L'Empire de la nature : une histoire des jardins botaniques coloniaux ...

Recension rédigée par Jacques Frémeaux


C’est un ouvrage ambitieux qui est ici présenté puisqu’il étend son enquête à l’ensemble des empires coloniaux européens, avec le souci d’offrir une approche de l’entreprise coloniale confrontée à son projet de maîtrise et de possession de la nature, mais aussi d’éclairer les rapports sociaux noués entre colonisateurs et colonisés dans ce cas très particulier de l’édification et de la gestion des jardins botaniques.

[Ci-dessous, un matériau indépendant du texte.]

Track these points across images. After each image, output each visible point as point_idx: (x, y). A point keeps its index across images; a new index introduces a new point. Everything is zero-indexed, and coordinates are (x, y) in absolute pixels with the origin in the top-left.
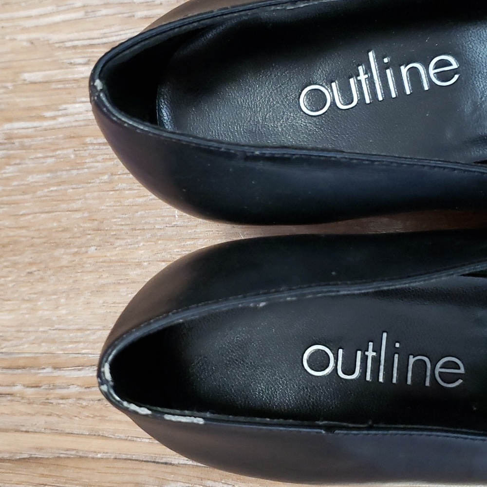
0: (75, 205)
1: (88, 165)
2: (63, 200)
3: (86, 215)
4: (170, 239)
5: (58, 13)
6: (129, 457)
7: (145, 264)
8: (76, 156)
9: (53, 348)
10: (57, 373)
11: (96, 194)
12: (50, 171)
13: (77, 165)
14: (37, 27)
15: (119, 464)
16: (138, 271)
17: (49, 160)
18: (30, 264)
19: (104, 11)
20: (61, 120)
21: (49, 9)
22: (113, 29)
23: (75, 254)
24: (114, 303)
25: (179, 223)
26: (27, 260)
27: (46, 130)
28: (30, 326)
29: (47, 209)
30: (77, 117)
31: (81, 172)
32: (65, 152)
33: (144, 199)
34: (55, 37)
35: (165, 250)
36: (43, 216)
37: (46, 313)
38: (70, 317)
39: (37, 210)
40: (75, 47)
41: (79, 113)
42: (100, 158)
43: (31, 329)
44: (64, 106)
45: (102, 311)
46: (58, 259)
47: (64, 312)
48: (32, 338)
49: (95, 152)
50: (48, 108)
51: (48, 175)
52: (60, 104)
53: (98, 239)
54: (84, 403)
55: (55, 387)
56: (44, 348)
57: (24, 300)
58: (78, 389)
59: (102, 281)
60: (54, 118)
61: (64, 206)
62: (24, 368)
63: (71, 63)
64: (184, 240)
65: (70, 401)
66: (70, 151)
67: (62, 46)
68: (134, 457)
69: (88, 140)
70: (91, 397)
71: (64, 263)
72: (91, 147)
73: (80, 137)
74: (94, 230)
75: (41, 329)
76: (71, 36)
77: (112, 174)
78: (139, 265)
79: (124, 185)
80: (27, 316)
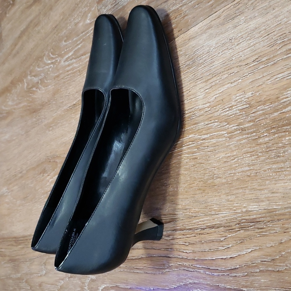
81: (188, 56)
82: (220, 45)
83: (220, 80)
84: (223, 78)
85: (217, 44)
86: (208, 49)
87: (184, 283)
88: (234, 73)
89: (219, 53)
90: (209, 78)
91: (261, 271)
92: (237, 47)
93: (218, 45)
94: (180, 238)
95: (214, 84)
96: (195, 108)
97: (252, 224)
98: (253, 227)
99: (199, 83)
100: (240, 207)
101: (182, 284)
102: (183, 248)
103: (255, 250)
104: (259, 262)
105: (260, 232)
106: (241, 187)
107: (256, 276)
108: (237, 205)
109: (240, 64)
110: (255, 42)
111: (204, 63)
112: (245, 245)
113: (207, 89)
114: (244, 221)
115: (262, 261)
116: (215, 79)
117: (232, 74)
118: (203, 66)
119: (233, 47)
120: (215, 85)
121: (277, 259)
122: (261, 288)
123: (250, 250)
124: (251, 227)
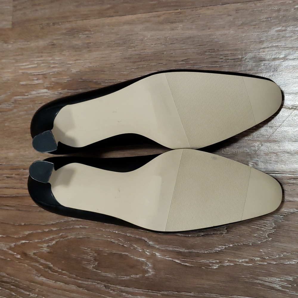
82: (154, 38)
85: (152, 36)
86: (142, 37)
88: (162, 64)
89: (152, 44)
90: (138, 60)
92: (171, 45)
93: (153, 38)
95: (141, 66)
96: (116, 80)
99: (126, 61)
109: (170, 59)
110: (187, 47)
111: (135, 47)
116: (143, 63)
117: (160, 64)
119: (166, 44)
120: (142, 68)
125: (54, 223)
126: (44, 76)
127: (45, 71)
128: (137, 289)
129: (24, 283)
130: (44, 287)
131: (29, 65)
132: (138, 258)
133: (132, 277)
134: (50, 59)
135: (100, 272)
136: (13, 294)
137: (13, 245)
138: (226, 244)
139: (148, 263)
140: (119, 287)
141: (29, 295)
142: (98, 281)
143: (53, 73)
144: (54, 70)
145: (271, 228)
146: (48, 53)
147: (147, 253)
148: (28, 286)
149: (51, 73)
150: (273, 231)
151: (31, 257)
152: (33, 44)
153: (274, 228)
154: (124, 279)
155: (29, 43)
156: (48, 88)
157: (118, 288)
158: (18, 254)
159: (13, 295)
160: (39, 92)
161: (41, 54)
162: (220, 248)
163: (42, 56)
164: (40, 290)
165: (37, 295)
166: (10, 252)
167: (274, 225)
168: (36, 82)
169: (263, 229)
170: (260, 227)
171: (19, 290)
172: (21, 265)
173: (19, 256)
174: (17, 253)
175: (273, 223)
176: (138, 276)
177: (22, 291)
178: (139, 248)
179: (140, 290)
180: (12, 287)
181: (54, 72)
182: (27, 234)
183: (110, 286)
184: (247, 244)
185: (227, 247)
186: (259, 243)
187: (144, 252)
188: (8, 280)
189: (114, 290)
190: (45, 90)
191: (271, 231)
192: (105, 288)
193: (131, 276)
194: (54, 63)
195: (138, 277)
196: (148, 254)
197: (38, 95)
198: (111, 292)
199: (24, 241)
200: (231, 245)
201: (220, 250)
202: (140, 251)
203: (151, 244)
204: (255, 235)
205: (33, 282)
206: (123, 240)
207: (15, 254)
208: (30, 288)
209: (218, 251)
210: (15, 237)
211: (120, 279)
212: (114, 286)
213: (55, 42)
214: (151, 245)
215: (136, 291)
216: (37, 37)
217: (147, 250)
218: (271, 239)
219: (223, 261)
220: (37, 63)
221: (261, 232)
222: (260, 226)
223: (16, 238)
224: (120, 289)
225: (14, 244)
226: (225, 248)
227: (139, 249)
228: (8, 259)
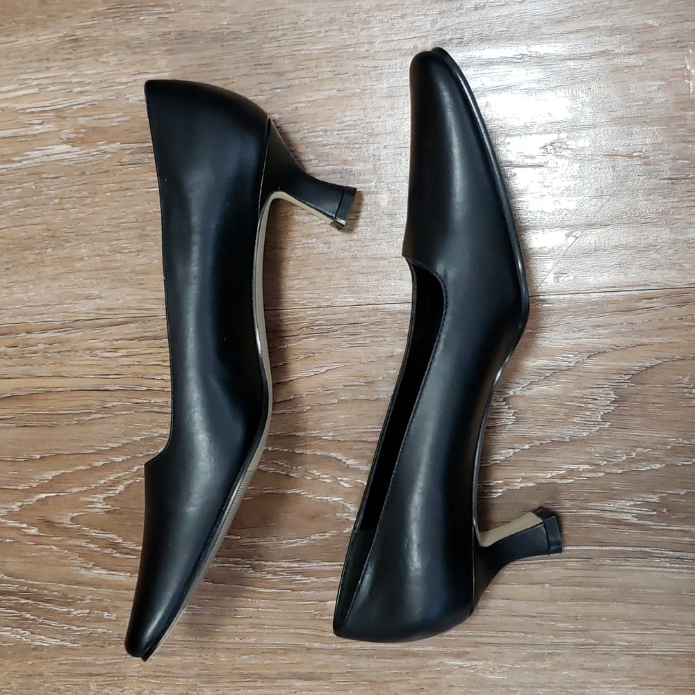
0: (36, 221)
1: (43, 193)
2: (28, 218)
3: (45, 227)
4: (103, 241)
5: (21, 89)
6: (81, 388)
7: (86, 258)
8: (36, 187)
9: (26, 319)
10: (29, 336)
11: (50, 212)
12: (19, 198)
13: (38, 193)
14: (6, 99)
15: (74, 394)
16: (82, 263)
17: (18, 191)
18: (8, 262)
19: (52, 88)
20: (25, 162)
21: (14, 87)
22: (58, 100)
23: (37, 254)
24: (66, 286)
25: (107, 230)
26: (5, 260)
27: (15, 170)
28: (9, 305)
29: (18, 224)
30: (36, 160)
31: (40, 197)
32: (28, 184)
33: (84, 214)
34: (19, 106)
35: (99, 248)
36: (14, 229)
37: (21, 295)
38: (36, 297)
39: (10, 225)
40: (33, 113)
41: (38, 157)
42: (52, 188)
43: (9, 307)
44: (27, 153)
45: (58, 292)
46: (26, 258)
47: (32, 294)
48: (11, 313)
49: (49, 183)
50: (15, 155)
51: (17, 201)
52: (24, 152)
53: (53, 243)
54: (49, 355)
55: (28, 346)
56: (20, 319)
57: (4, 287)
58: (44, 346)
59: (58, 272)
60: (20, 161)
61: (29, 221)
62: (5, 334)
63: (30, 124)
64: (111, 241)
65: (39, 354)
66: (32, 183)
67: (24, 112)
68: (84, 389)
69: (44, 176)
70: (53, 350)
71: (31, 260)
72: (46, 180)
73: (38, 174)
74: (50, 237)
75: (17, 307)
76: (29, 105)
77: (61, 198)
78: (82, 259)
79: (70, 206)
80: (6, 298)
81: (240, 15)
83: (312, 79)
84: (320, 78)
87: (144, 437)
91: (340, 401)
94: (151, 354)
97: (336, 328)
98: (339, 332)
100: (317, 300)
101: (138, 439)
102: (154, 371)
103: (335, 369)
104: (341, 387)
105: (352, 340)
106: (325, 266)
107: (329, 410)
108: (310, 295)
112: (315, 362)
113: (278, 88)
114: (322, 322)
115: (348, 386)
118: (275, 44)
121: (379, 380)
122: (336, 428)
123: (324, 369)
124: (335, 333)
125: (116, 445)
126: (60, 114)
127: (62, 102)
128: (327, 563)
129: (54, 589)
130: (103, 591)
131: (16, 90)
132: (325, 498)
133: (314, 540)
134: (70, 73)
135: (239, 537)
136: (28, 616)
137: (15, 507)
138: (516, 445)
139: (348, 505)
140: (286, 565)
141: (69, 613)
142: (237, 559)
143: (81, 106)
144: (82, 99)
145: (609, 402)
146: (64, 60)
147: (344, 484)
148: (64, 594)
149: (75, 107)
150: (613, 408)
151: (66, 528)
152: (23, 41)
153: (614, 402)
154: (296, 547)
155: (12, 39)
156: (69, 141)
157: (284, 567)
158: (32, 524)
159: (28, 619)
160: (48, 152)
161: (45, 64)
162: (504, 454)
163: (48, 68)
164: (95, 597)
165: (88, 611)
166: (11, 523)
167: (612, 396)
168: (39, 129)
169: (590, 406)
170: (585, 403)
171: (42, 605)
172: (43, 550)
173: (34, 531)
174: (28, 524)
175: (610, 392)
176: (328, 535)
177: (50, 606)
178: (326, 476)
179: (334, 563)
180: (24, 601)
181: (84, 104)
182: (51, 478)
183: (265, 566)
184: (559, 439)
185: (518, 450)
186: (585, 434)
187: (336, 482)
188: (11, 588)
189: (274, 573)
190: (65, 147)
191: (607, 407)
192: (252, 571)
193: (313, 537)
194: (81, 84)
195: (326, 537)
196: (346, 485)
197: (45, 159)
198: (269, 576)
199: (43, 496)
200: (527, 447)
201: (503, 458)
202: (328, 481)
203: (352, 465)
204: (576, 421)
205: (77, 583)
206: (286, 464)
207: (25, 525)
208: (70, 598)
209: (499, 462)
210: (21, 488)
211: (286, 547)
212: (275, 564)
213: (79, 33)
214: (352, 467)
215: (327, 568)
216: (32, 23)
217: (344, 479)
218: (609, 424)
219: (511, 480)
220: (37, 85)
221: (588, 413)
222: (585, 400)
223: (23, 490)
224: (288, 567)
225: (20, 504)
226: (514, 453)
227: (325, 478)
228: (8, 540)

Le livre se présente en quatre parties : dans « Les empires et leurs jardins », Hélène Blais présente la création des jardins coloniaux comme accompagnant l’expansion coloniale dans son ensemble et constituant un réseau qui implante ses relais dans les métropoles autant que dans les colonies. On trouve ainsi de larges développements sur le Jardin des Plantes de Paris ou sur le jardin d’Essai du Hamma à Alger, mais aussi sur le jardin londonien de Kew, ou encore le jardin de Buitenzorg à Java, création hollandaise souvent appréciée comme un modèle du genre.

« Les jardins, lieux d’exposition impériale » souligne la création et la présence, dans les possessions d’outre-mer, d’espaces ordonnés en fonction des conceptions européennes en matière d’harmonie, mais aussi en matière d’exotisme. Ils constituent aussi un cadre privilégié de loisir pour le public colonial qui en goûte l’arrangement et la tranquillité, acquise souvent par la mise à l’écart des « indigènes ».

 « Les jardins, lieux de savoir » montre à l’œuvre une entreprise scientifique à visée universelle, destinée à répertorier l’ensemble des espèces. Cette partie décrit également les contacts entre une direction essentiellement étrangère et un personnel local qui ne se borne pas aux tâches élémentaires mais participe activement aux travaux de recherche.

« Les jardins, entreprise coloniale », enfin, dépeint l’effort d’acclimatation destiné à promouvoir un marché intercontinental des denrées alimentaires tropicales (café, canne à sucre, quinquina), avec des succès indéniables mais aussi des échecs, comme en Algérie.

La conclusion insiste sur la manière dont les peuples colonisés se sont, selon les cas, sentis dessaisis de la maîtrise de leur milieu par les initiatives coloniales en matière de remaniements botaniques, ou, au contraire, en ont tiré parti, selon des logiques propres. Il faut noter aussi que, après les décolonisations, nombre de jardins botaniques ont été conservés et entretenus avec un soin jaloux, comme des éléments emblématiques du patrimoine national.

Complété par une chronologie, une riche bibliographie et de nombreuses illustrations (dont un cahier de vingt-deux photographies hors-texte), cet ouvrage apporte une contribution de qualité à l’histoire des empires coloniaux.